Figures released by the Youth Sport Trust show that sports colleges are improving their results faster than other schools.

The proportion of pupils at England’s 430 sports colleges achieving five good GCSEs including English and maths stood at 42 per cent last year, up from 40.1 per cent in 2006. But while their results are improving faster, sports colleges still have worse pass rates overall. On average, 48.8 per cent of pupils at all specialist schools achieved the five good GCSE benchmark.

Alan Milburn, MP for Darlington and the former health secretary, said he had spoken to the headteacher and knew Longfield’s “pressing need” for new facilities. Mr Milburn has been talking to the council and Government about providing extra funds.

From this summer, all schools will have to hold a series of sporting events during the same week to promote competition and help get pupils active, the Prime Minister has announced.

Gordon Brown said he wanted all primary and secondary schools to take part in a National School Sports Week, which will be held for the first time from June 30 this year.

Young leaders and volunteers will run sports competitions for primary schools. And specialist sports colleges will hold events for secondary schools.

“It will provide a showcase for school sports, culminating in annual UK school games,” Mr Brown said.

Schools will also be able to organise fun events such as three-legged, egg and spoon, and sack races, he added.

The initiative will be led by Dame Kelly Holmes, the Olympic double gold medallist.

A national school sports website will be created, where schools will be able to post results, photos and video footage of school competitions.

The Government has pledged pound;775 million towards all pupils being able to take part in five hours of sport a week by 2012. Currently the target is two hours a week, with 86 per cent of pupils reaching that level.

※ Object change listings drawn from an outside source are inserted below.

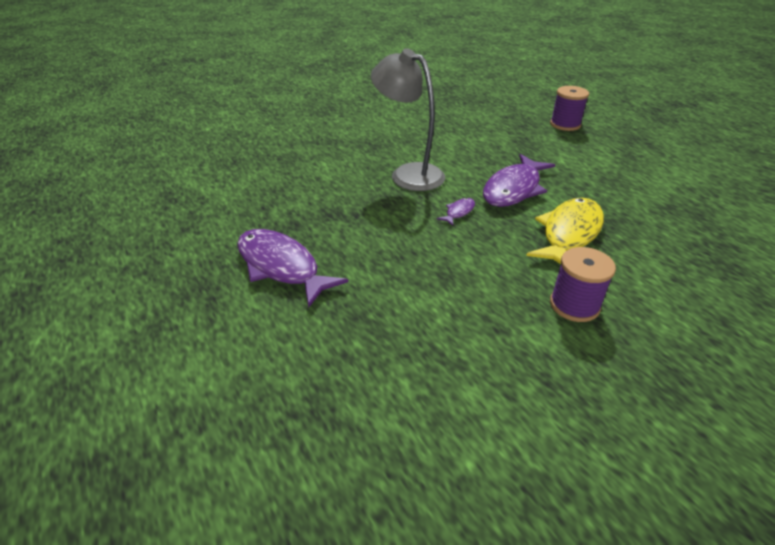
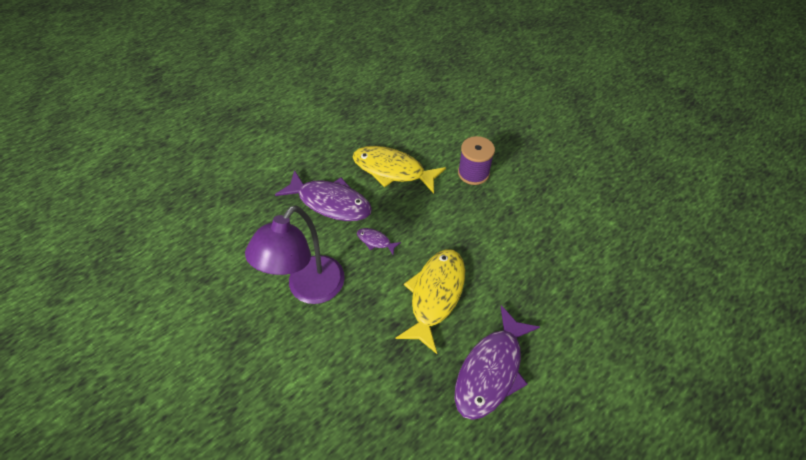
camera: 100 degrees left, 15 degrees up
grey lamp [371,48,445,191] -> purple lamp [245,206,345,304]
purple spool [550,86,589,131] -> none
none -> yellow fish [395,249,465,354]

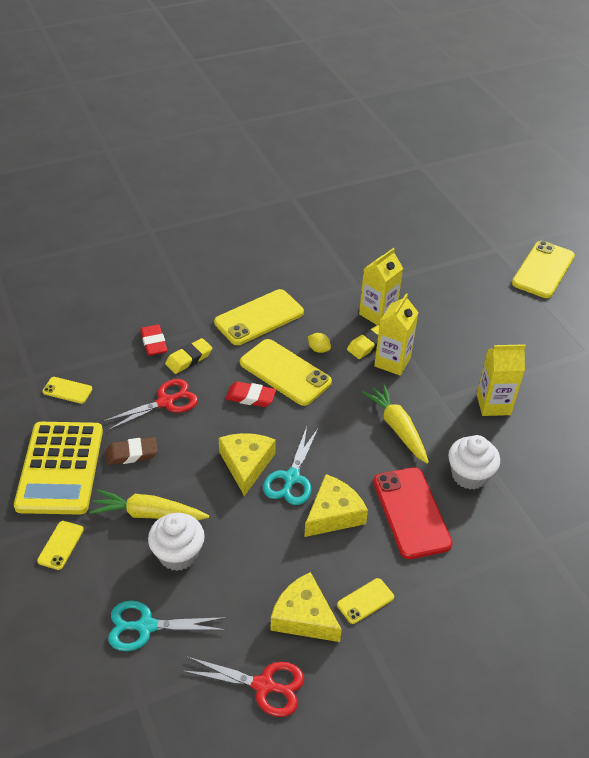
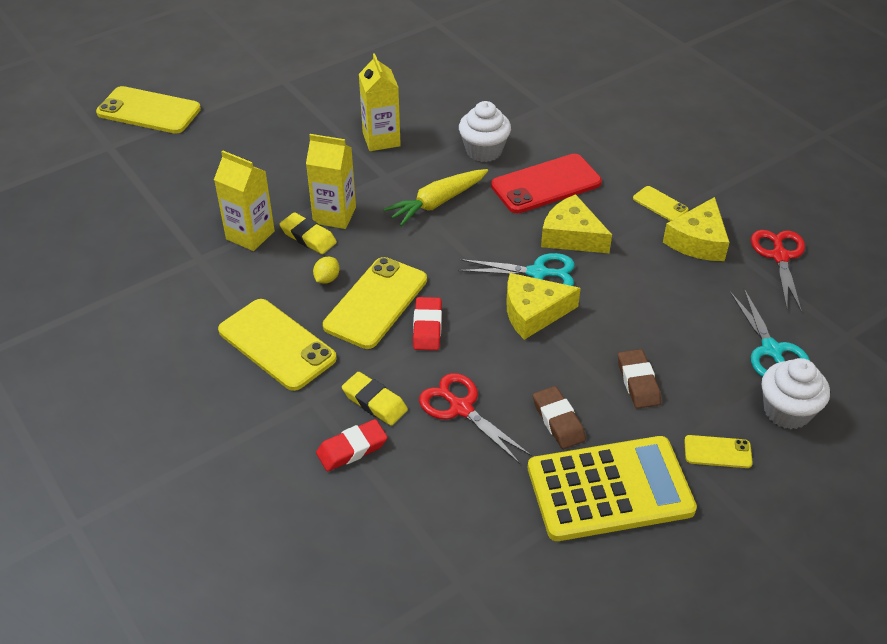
camera: 100 degrees left, 0 degrees up
yellow phone [43,377,93,404] -> none
yellow carrot [89,489,209,520] -> brown eraser [618,349,661,408]
white cupcake [148,513,205,571] -> white cupcake moved to [762,358,830,429]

Mr Brown told the annual conference of specialist sports colleges last week that sport was an important way to develop young people’s academic potential, as well as benefiting their health.

Speaking to The TES, Mr Brown said that sport was one way to re-engage white working class boys who continue to perform badly in GCSEs.

Professor Margaret Talbot, chief executive of the Association for Physical Education, has called for local authorities to work more closely with schools to deliver a range of non-competitive sports for children who are turned off by team games.